No Seridó, onde a herança da cozinha portuguesa é gritante, a farinha de mandioca é responsável pelas possibilidades de releitura dos doces e quitutes, como é o caso da espécie (doce escuro de gergelim, farinha, mel de rapadura e castanha de caju). É também recheio do doce seco, essa joia delicada feita por pouquíssimas doceiras da região.

Já aqui em Natal, Djalma Maranhão não brincava carnaval sem o Cauim de Sr Raimundo do Areal. Essa bebida no mínimo exótica que causou pânico em alguns forasteiros que por aqui andaram, ao saber que a fermentação doce e aveludada do sumo da mandioca era catalisada pela saliva das cunhãs (idosas da aldeia).

Para mim, adepto que sou, é um desafio elencar alguma preparação preferida, mas confesso que nos últimos dias tenho namorado com a nossa farofa d’agua de forma mais caliente.
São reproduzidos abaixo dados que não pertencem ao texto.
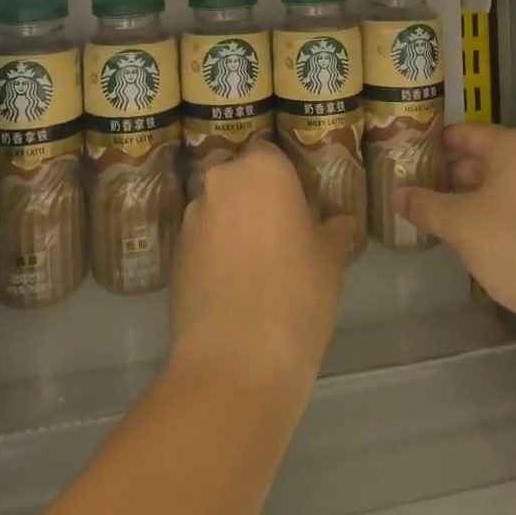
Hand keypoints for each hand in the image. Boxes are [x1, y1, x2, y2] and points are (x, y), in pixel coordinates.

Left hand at [171, 142, 356, 387]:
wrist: (236, 360)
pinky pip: (202, 241)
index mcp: (263, 168)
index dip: (284, 178)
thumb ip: (333, 231)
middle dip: (256, 200)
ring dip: (233, 226)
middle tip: (281, 234)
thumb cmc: (297, 293)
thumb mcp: (330, 260)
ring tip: (256, 266)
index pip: (271, 154)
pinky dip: (215, 254)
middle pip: (241, 180)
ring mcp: (193, 218)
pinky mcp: (175, 255)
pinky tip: (234, 287)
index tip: (298, 205)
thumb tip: (340, 221)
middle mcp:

Marcos me ensinou esses dias que para meio quilo de farinha branca se adiciona 200 ml de agua quente, 100 ml de manteiga da terra e sal, junta-se cebolas roxas “suadas” e anteriormente reservadas e coentro picado. Rápida, forte e saborosa.
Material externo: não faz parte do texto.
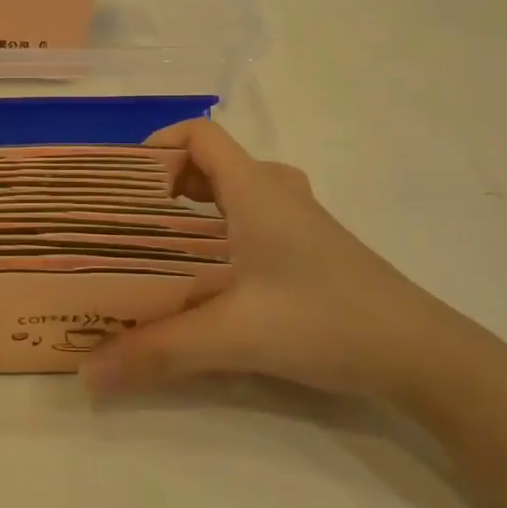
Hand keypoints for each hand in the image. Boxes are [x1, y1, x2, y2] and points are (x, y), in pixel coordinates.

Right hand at [79, 121, 476, 401]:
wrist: (419, 352)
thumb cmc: (324, 320)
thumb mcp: (233, 336)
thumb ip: (158, 353)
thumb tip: (87, 373)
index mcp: (255, 189)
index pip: (200, 134)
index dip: (157, 145)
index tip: (123, 183)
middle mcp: (277, 191)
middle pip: (211, 163)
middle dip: (165, 184)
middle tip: (128, 222)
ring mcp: (299, 218)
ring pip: (233, 192)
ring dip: (194, 209)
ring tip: (158, 248)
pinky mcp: (311, 246)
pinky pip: (252, 217)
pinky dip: (220, 230)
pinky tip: (209, 277)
Para concluir, retiro da cartola de Câmara Cascudo a lenda da origem da mandioca, pois não creio ter algo mais belo em relação a ela e que tenha sido sintetizado em palavras:

Numa tribo indígena a filha do Tuxaua deu à luz a uma menina branca como leite. O Chefe quis matar a filha, mas um moço branco lhe apareceu em sonho e lhe disse que a mãe da criança não era culpada.

A criança, antes de completar um ano, morreu sem ter adoecido. O Tuxaua mandou enterrá-la na própria aldeia, e a mãe todos os dias lhe regava a sepultura, sobre a qual nascera uma planta que deu flores e frutos.

Certa vez a terra abriu-se ao pé da planta e apareceram as raízes. Os índios as colheram e viram que eram brancas como o corpo de Mani, e deram o nome de Maníoca (casa de Mani) ou corpo de Mani. E à planta deram o nome de maniva (Mandioca)”.